■ Task to carry out ■
Only the number is wanted: how many lines in the material below contain "still".

■ Exercise data ■
============

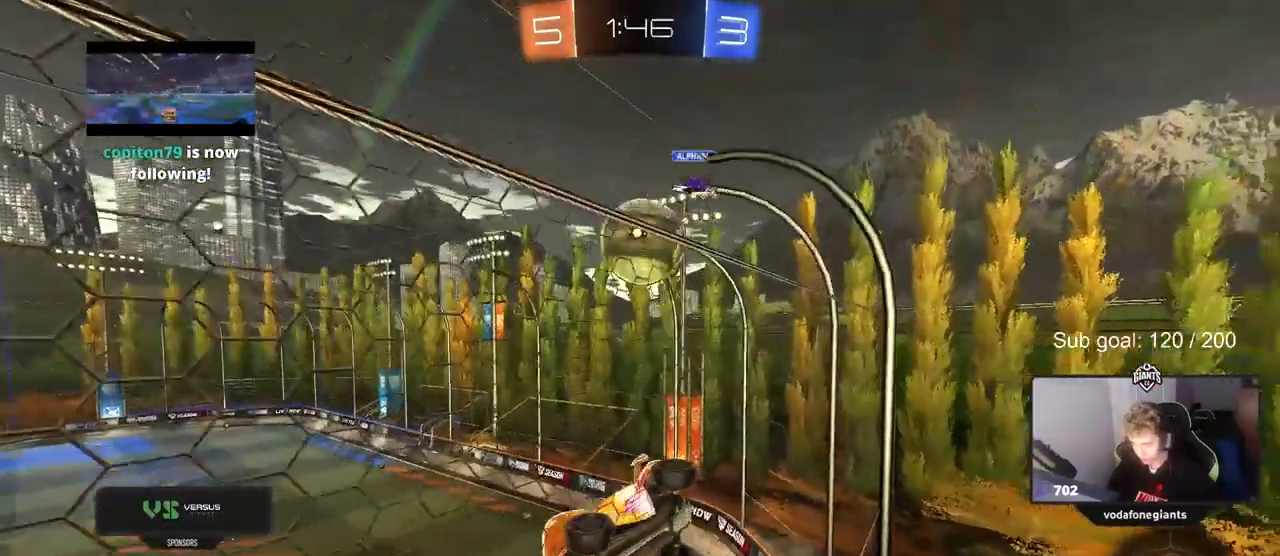
{"keys": ["a", "w"], "mouse": [], "mouse_move": "still", "events": [[67, "w", "up"], [167, "s", "down"], [300, "s", "up"], [433, "a", "down"], [433, "w", "down"]]}
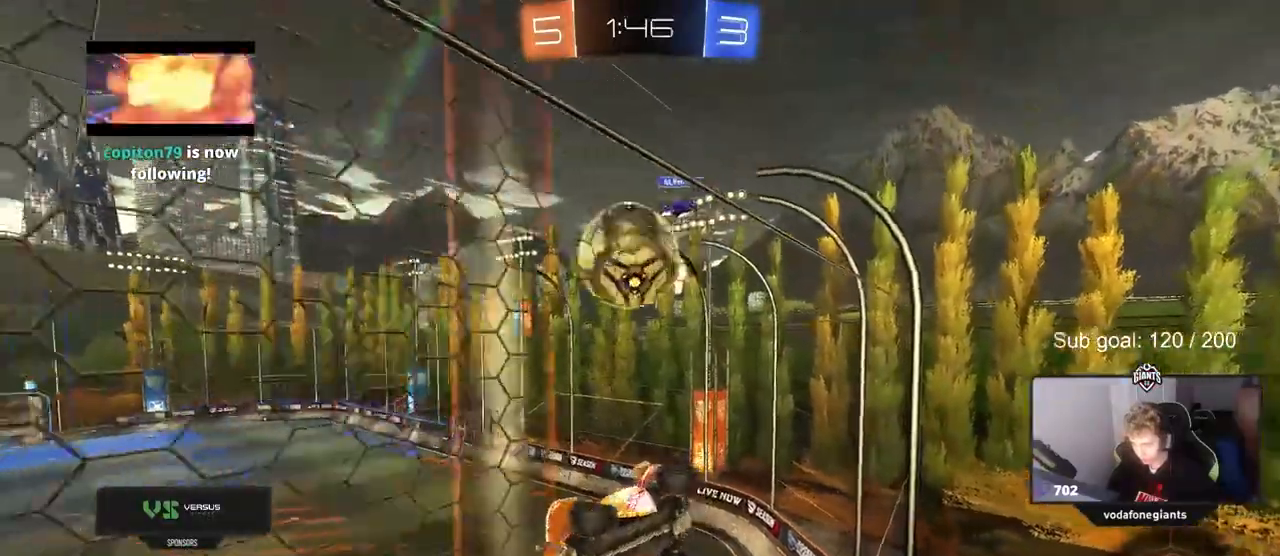
{"keys": ["d", "shift"], "mouse": ["right"], "mouse_move": "up", "events": [[33, "a", "up"], [33, "w", "up"], [83, "d", "down"], [167, "s", "down"], [217, "mouse_right", "down"], [317, "a", "down"], [367, "d", "up"], [417, "a", "up"], [450, "d", "down"], [450, "mouse_right", "up"], [450, "s", "up"], [500, "mouse_right", "down"], [500, "shift", "down"]]}
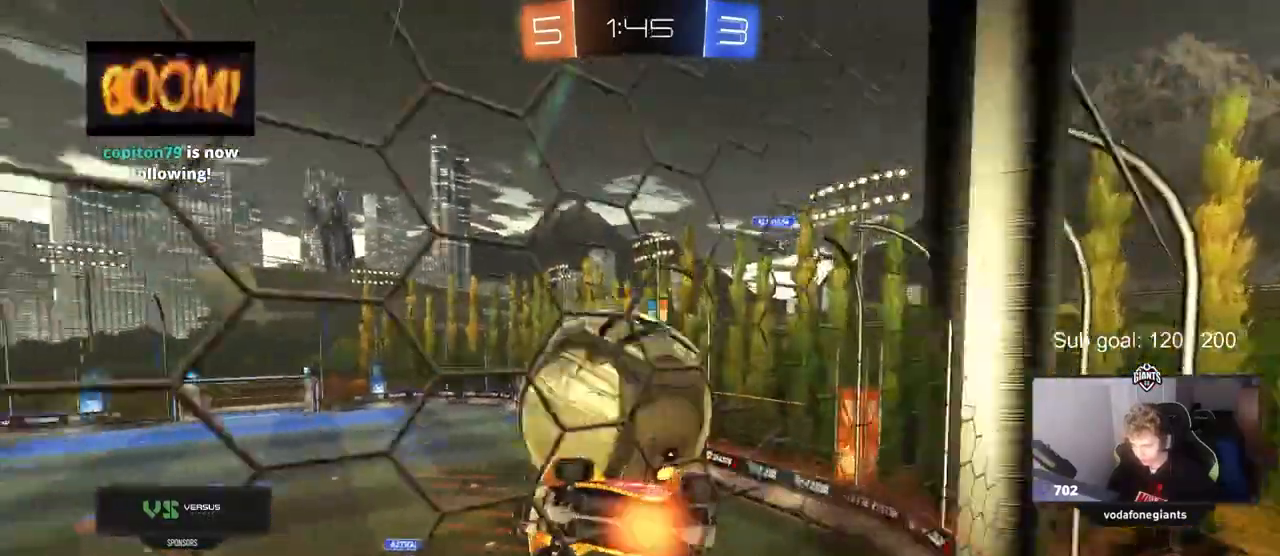
{"keys": ["d"], "mouse": [], "mouse_move": "still", "events": [[233, "mouse_right", "up"], [467, "shift", "up"]]}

============

■ Solution for this exercise ■
2